Input material:
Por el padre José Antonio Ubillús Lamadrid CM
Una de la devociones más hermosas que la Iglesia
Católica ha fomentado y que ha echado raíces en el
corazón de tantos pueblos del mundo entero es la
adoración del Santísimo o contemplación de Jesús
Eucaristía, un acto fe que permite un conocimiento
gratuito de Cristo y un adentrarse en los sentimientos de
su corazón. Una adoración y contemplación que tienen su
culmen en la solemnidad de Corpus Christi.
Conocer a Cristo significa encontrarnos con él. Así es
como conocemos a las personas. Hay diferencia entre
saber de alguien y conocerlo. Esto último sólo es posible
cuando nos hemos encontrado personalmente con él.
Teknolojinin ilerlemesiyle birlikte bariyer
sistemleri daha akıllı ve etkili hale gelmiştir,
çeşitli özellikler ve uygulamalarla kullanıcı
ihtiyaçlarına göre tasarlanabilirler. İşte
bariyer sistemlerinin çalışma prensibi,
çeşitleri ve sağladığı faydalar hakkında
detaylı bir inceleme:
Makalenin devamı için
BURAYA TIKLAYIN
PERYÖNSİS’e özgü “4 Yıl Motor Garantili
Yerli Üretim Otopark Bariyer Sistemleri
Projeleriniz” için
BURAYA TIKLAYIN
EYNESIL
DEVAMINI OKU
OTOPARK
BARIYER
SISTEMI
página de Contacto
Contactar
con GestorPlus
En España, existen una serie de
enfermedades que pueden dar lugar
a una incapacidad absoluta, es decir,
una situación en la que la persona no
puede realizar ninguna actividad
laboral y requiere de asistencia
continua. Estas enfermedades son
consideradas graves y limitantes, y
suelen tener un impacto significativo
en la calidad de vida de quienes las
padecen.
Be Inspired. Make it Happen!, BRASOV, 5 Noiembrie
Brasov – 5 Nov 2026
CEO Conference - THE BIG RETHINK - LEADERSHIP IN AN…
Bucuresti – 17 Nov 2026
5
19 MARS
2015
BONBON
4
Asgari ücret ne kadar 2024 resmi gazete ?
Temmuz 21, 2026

...

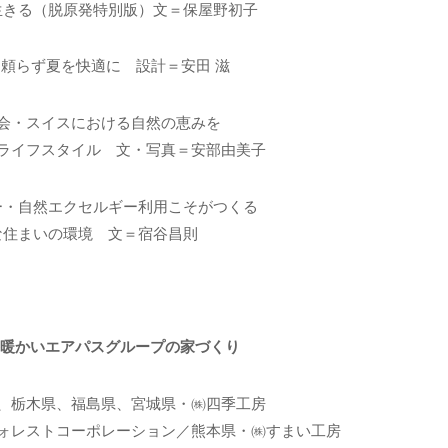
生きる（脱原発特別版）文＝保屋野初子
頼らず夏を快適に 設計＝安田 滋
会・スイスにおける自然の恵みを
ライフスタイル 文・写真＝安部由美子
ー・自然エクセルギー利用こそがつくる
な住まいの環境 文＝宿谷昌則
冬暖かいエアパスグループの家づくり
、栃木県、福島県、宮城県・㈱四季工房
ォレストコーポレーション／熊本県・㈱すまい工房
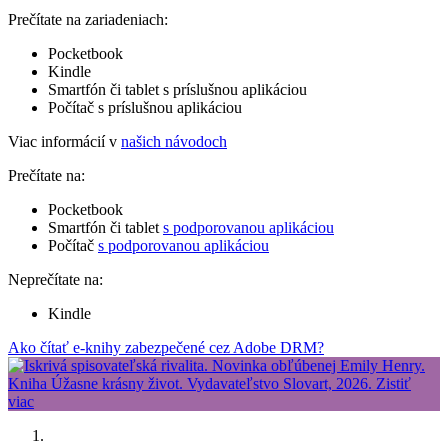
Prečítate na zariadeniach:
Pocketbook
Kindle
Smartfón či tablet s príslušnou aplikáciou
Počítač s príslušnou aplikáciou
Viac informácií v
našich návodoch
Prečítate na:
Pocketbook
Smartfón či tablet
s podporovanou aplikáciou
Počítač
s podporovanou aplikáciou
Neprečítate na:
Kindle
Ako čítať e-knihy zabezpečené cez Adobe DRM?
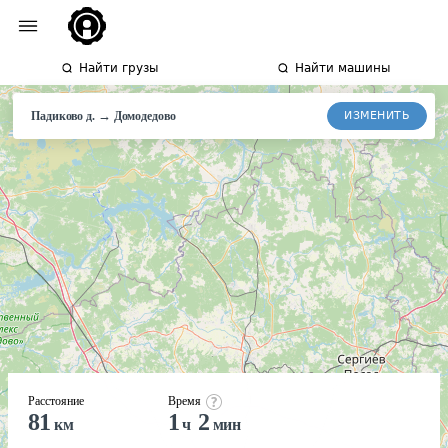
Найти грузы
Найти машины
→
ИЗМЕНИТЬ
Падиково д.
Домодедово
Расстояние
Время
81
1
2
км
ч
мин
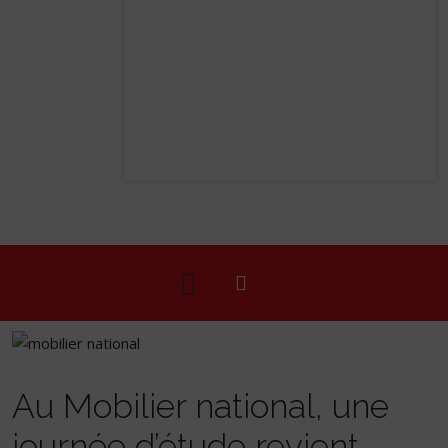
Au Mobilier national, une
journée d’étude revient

...

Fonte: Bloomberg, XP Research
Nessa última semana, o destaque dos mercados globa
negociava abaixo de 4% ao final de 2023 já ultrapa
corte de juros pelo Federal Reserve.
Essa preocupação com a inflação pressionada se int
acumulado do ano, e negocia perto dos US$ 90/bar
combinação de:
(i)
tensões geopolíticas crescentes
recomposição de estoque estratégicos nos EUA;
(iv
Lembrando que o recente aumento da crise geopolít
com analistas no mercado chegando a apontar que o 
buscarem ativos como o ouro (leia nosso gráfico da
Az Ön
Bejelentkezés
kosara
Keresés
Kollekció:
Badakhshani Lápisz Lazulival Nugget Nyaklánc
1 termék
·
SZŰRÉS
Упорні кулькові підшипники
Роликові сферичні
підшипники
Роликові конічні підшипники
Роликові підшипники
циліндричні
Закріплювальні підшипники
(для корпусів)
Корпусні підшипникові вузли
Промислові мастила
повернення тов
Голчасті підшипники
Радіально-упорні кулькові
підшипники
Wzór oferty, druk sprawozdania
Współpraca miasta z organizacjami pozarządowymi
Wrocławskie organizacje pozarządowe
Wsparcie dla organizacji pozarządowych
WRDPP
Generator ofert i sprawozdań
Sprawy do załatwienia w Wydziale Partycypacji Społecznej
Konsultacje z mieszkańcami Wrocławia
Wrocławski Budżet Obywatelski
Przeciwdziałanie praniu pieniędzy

Goal of the exercise: The answer must consist of every line from the entries above that contains the string "Роликові".

Written response:
Роликові сферичні
Роликові конічні підшипники
Роликові підшипники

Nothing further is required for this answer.